Three new U\\Pb ID-TIMS isotopic ages confirm previous evidence for two geochemically distinct, early Mesoproterozoic pulses of mafic magmatism along the western margin of Laurentia. The first is a U\\Pb baddeleyite age of 1590 ± 5 Ma from a dyke swarm in the Tobacco Root Mountains of western Laurentia. It is the first evidence for magmatism of this age in west-central Laurentia. The second is a U\\Pb baddeleyite age of 1592.4 ± 2.5 from the Western Channel Diabase, 2000 km to the north in NW Laurentia, which supports two previous U\\Pb baddeleyite ages of ca. 1590 Ma for these intrusions. The third is a U\\Pb baddeleyite age of 1551 ± 5 Ma, also from the Tobacco Root Mountains, and provides evidence for a distinct younger pulse of mafic magmatism.

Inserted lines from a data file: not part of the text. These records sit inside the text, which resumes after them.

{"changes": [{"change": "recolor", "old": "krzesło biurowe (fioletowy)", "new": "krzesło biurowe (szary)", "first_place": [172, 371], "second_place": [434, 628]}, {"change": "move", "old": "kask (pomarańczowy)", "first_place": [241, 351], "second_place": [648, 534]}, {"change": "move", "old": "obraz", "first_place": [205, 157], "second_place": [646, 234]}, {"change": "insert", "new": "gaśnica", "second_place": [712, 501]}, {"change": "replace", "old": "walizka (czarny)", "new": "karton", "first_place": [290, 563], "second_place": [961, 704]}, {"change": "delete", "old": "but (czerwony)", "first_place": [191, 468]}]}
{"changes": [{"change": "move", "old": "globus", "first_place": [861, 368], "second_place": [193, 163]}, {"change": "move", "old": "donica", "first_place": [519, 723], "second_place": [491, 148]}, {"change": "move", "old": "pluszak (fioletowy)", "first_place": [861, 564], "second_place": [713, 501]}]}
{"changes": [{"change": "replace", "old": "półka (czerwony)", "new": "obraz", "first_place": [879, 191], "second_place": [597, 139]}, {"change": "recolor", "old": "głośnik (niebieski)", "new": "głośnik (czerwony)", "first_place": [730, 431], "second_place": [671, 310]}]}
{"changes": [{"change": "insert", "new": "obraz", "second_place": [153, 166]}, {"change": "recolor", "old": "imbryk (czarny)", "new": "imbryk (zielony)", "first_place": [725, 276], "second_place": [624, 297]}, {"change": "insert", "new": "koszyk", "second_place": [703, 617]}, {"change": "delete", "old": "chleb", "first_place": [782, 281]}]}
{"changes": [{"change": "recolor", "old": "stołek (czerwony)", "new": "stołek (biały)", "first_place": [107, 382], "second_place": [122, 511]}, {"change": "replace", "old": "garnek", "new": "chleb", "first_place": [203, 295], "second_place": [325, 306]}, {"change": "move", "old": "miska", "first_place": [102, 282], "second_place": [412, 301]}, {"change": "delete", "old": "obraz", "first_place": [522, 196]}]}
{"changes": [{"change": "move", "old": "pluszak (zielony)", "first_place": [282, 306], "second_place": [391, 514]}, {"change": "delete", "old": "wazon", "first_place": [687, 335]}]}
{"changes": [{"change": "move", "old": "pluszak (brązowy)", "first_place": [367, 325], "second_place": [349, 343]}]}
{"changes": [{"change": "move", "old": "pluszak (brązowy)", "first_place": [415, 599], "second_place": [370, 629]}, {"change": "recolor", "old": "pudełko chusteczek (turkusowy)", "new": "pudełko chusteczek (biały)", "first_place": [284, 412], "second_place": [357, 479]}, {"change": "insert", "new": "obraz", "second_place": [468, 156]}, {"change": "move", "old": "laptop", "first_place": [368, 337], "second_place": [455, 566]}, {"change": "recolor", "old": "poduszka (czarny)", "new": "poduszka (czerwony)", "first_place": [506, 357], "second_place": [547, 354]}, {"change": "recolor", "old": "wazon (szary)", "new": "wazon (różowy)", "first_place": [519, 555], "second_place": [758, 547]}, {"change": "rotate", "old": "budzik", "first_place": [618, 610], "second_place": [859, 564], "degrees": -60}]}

We propose that the ca. 1590Mamafic intrusions in northwestern and west-central Laurentia represent components of a large igneous province (LIP), which we name the “ca. 1590 Ma Mammoth-Western Channel LIP.” This 1590 Ma LIP is geochemically similar to the contemporaneous volcanic rocks in the Gawler Craton and Curnamona Province of Australia. Furthermore, the 1599 Ma Wernecke Breccias near the Western Channel Diabase are geologically similar to the 1590Ma Olympic Dam Breccias on the South Australian craton. We propose that a mantle plume at ca. 1590Ma centered between the Laurentian and Southern Australian cratons, located by converging dyke swarms, fed the intrusions on Laurentia plus the Gawler Range Volcanics, the Hiltaba Suite granites and the Ninnerie Supersuite on the South Australian craton. Additionally, magmatic underplating from the plume set up the hydrothermal system responsible for the formation of the Wernecke and Olympic Dam Breccias.
The younger 1551 Ma magmatism in the Tobacco Root Mountains, which shows less contamination of a metasomatized subcontinental lithospheric mantle than the older 1590Ma pulse, may represent an early stage of rifting that pre-dates the ca. 1470Ma Belt-Purcell Basin extension of western Laurentia. Felsic magmatism, hypothesized to have accompanied the 1590–1550Ma LIP magmatism, could be a potential source for detrital zircon, thereby reducing the requirement for a non-Laurentian source for detrital zircon ages within the 1610–1490 Ma “North American Magmatic Gap.” Additionally, the 1590 Ma and 1550Ma ages on western Laurentia dykes provide tighter constraints for previous paleomagnetic studies.